The scheduling is done by pushing the grading jobs onto a queue once they are ready to be run. The graders poll this queue periodically. The status code for the poll request is set to QUEUE_EMPTY_CODE if the queue is empty. : The following properties have to be satisfied for a grading job to be on the queue:

  • A student-job is on the queue if and only if either:
    • no pre-processing job exists for the grading run
    • the pre-processing job exists for the grading run and has already been executed and marked as succeeded
  • The post-processing job is on the queue if and only if all student jobs have been executed and marked as succeeded or failed.

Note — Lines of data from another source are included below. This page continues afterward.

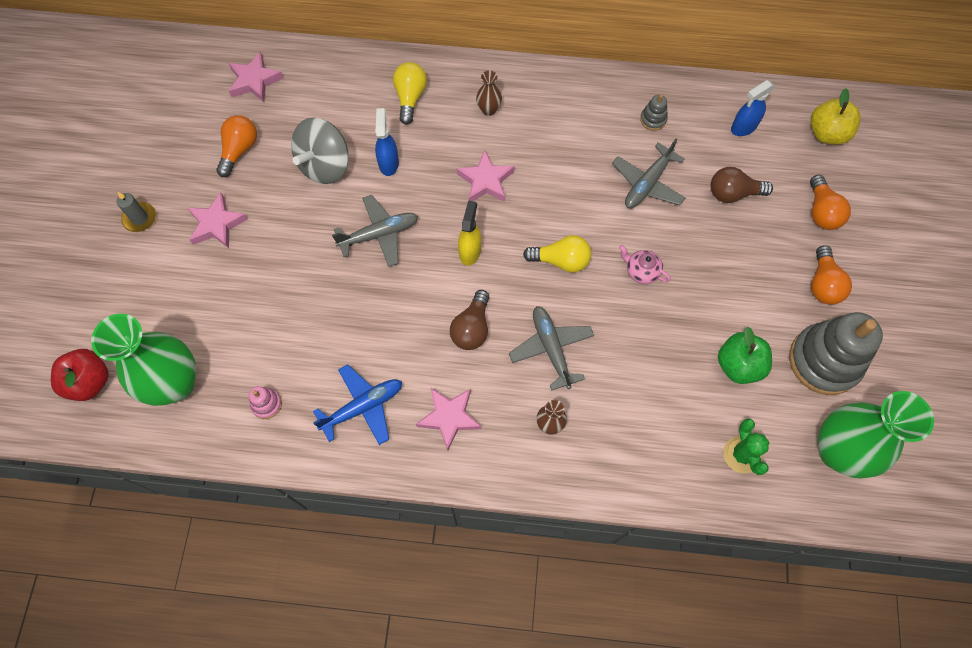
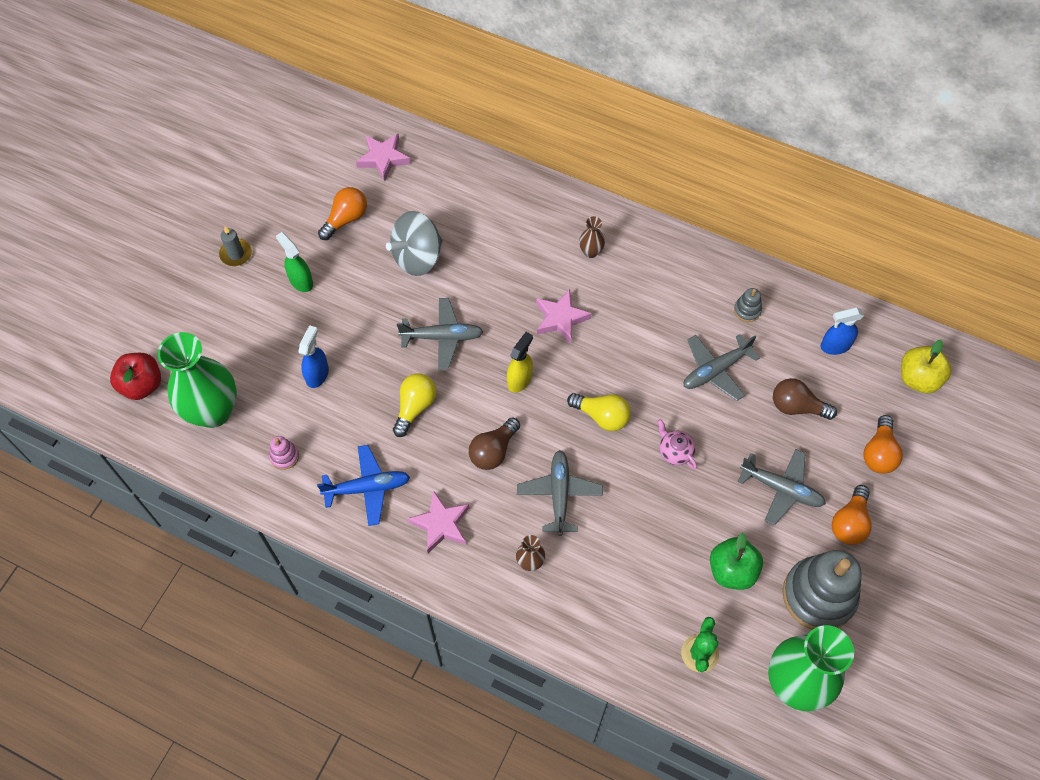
camera: 20 degrees right, 5 degrees down
pink star [188,193,248,248] -> green spray bottle [276,232,313,292]
blue spray bottle [375,108,399,176] -> blue spray bottle moved to [298,325,329,388]
yellow light bulb [393,62,427,124] -> yellow light bulb moved to [393,373,437,437]
none -> grey plane [738,449,826,525]

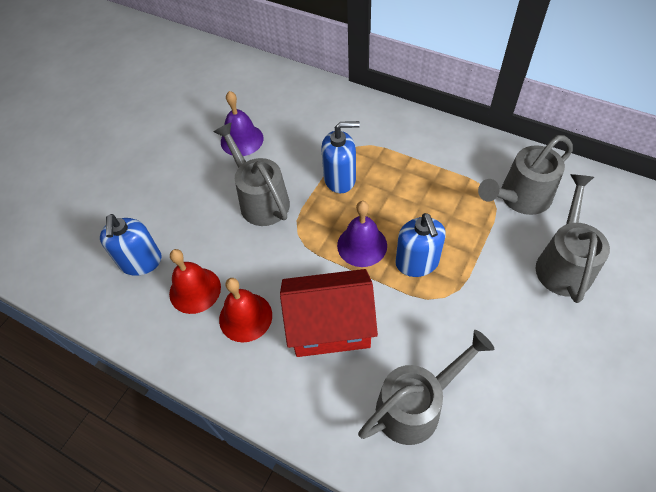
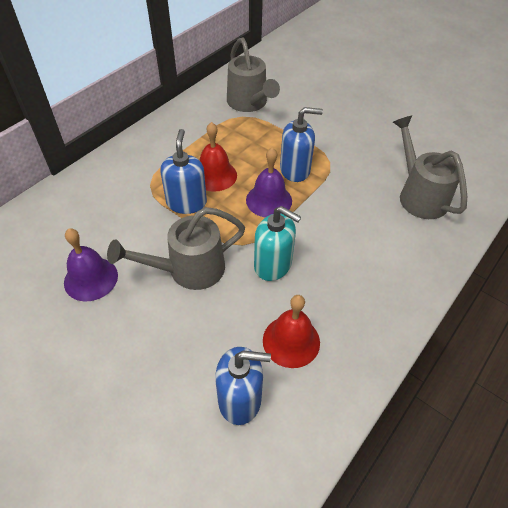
camera: 85 degrees left, 5 degrees down
red bell [219,278,272,342] -> red bell moved to [199,122,237,192]
red house [280,269,378,357] -> none
grey watering can [536,174,610,303] -> none
none -> turquoise soap dispenser [254,206,301,281]

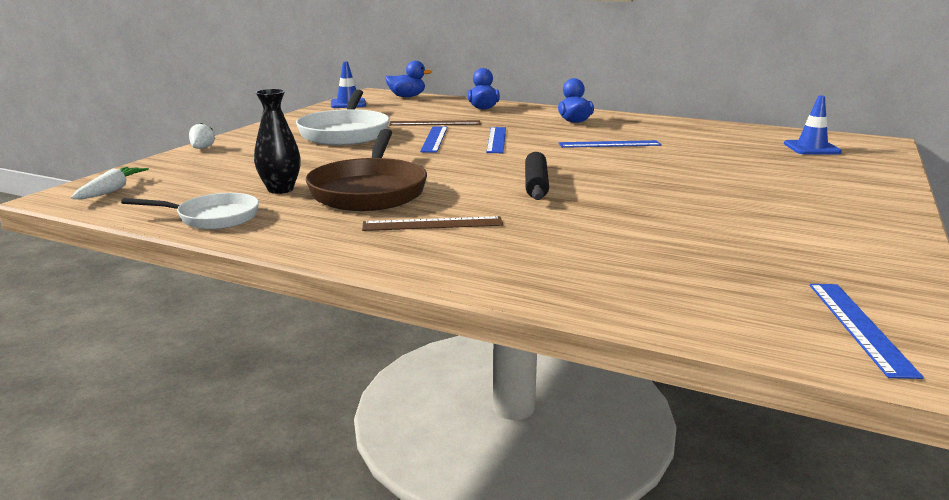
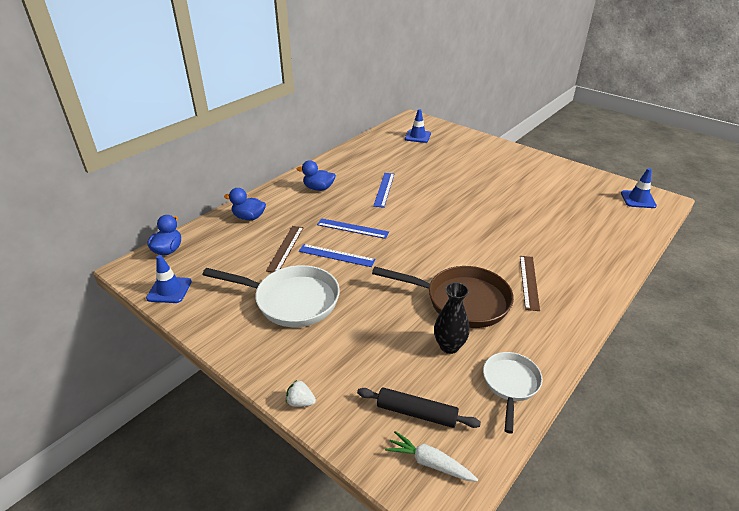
camera: 75 degrees left, 15 degrees up
black rolling pin [525,152,549,200] -> black rolling pin moved to [357,387,481,428]
blue ruler [809,284,924,379] -> blue traffic cone [621,168,657,208]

The queue allows for concurrent runs from multiple courses. The job queue can be populated with grading jobs belonging to different grading runs as long as the above properties hold true.

Authentication

All requests are authorized through auth tokens which are passed in the header of the requests.

A cluster token is determined when the API is started. This cluster token is used to authenticate requests from the graders. Hence all the worker endpoints are authenticated with the cluster token. This cluster token has to be handed to the graders to start them.

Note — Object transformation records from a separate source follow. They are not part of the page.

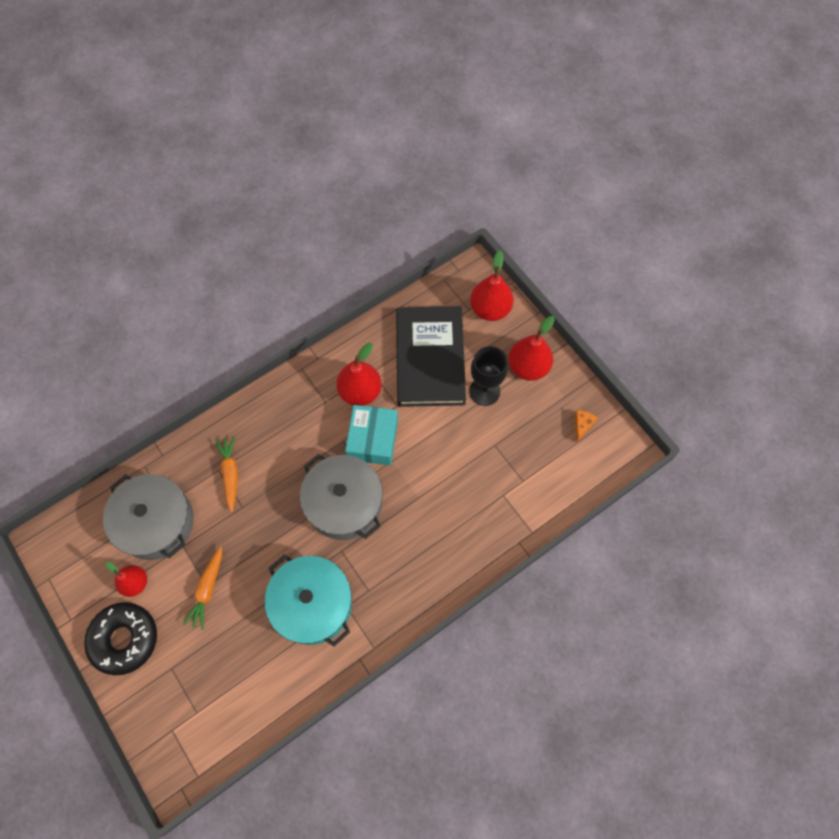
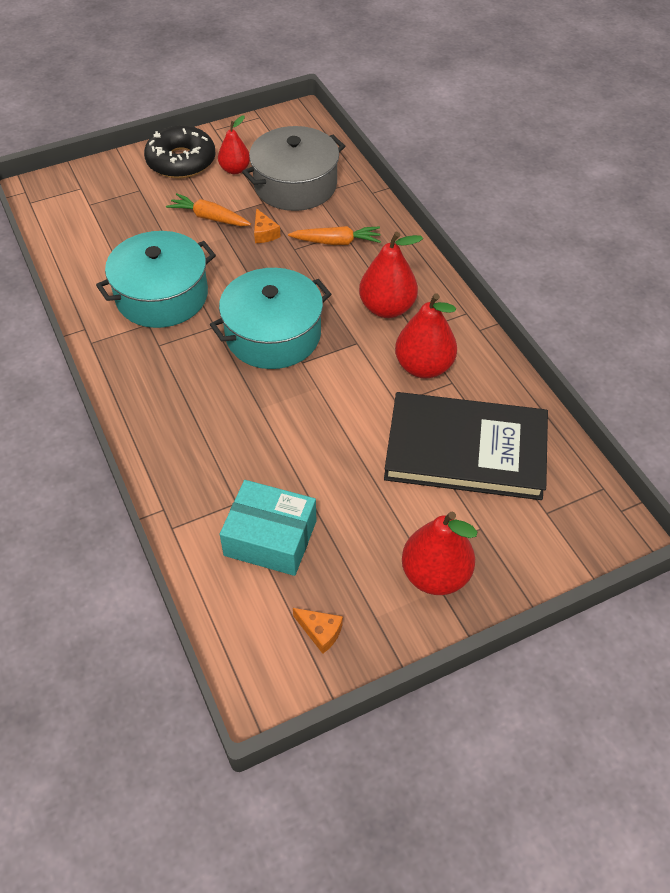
camera: 100 degrees right, 15 degrees down
grey pot [300,454,383,540] -> turquoise pot [210,268,331,369]
turquoise box [345,405,398,465] -> turquoise box moved to [220,480,316,576]
black goblet [469,346,508,406] -> none
red pear [470,250,514,321] -> red pear moved to [359,232,423,318]
none -> orange cheese [254,208,281,243]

On the other hand, each course can specify a list of tokens to authenticate requests pertaining to their course. They can use any of these to make requests for themselves. This prevents courses from making requests for each other and starting grading runs for each other.

Design Considerations

File sharing between stages

All containers (representing grading stages) in a grading job can share files among themselves using the /job/ directory inside the container. Before the start of any grading job, we create a temporary directory (which is completely destroyed once the job is over) on the local FS and mount that directory onto all the containers of that grading job at path /job/ in the container. So for example, if the first container writes to /job/file.txt, subsequent containers should be able to see that file at the same path.

Publishing grades at the same time

A course might want to publish grades for all students at the same time as opposed to releasing a student's grade as soon as their grading job finishing. Sometimes grading runs might take really long and it will be unfair to some students who will get their results much later than others.

A course can build a service which is responsible for collecting results and publishing them. We could use the pre-processing grading job to register a grading run to that service. Each student grading job can generate a result (in any form) and post it to the service. The post-processing stage can just signal the service to publish the grades then.

Automation

We suggest that courses build a CLI which can generate the required configs and ping Broadway endpoints to trigger runs at certain times. They could also look at Broadway On-Demand which is an open-source web app built around Broadway API. It lets students request their own AG runs and lets the course staff view the grading job logs and apply various AG run policies.

Admin Role

Note that this design entails an admin role. Only the admin has access to the MongoDB instance, API instance, cluster token, and all course tokens. The admin is responsible for:

  • Collecting the list of auth tokens for every course
  • Starting the API with course tokens
  • Extracting the cluster tokens
  • Starting the graders using the cluster token and adding them to the grading cluster.
  • Maintaining the grading cluster and keeping track of its health.
  • Scaling the grading cluster size based on system load, demand, and traffic.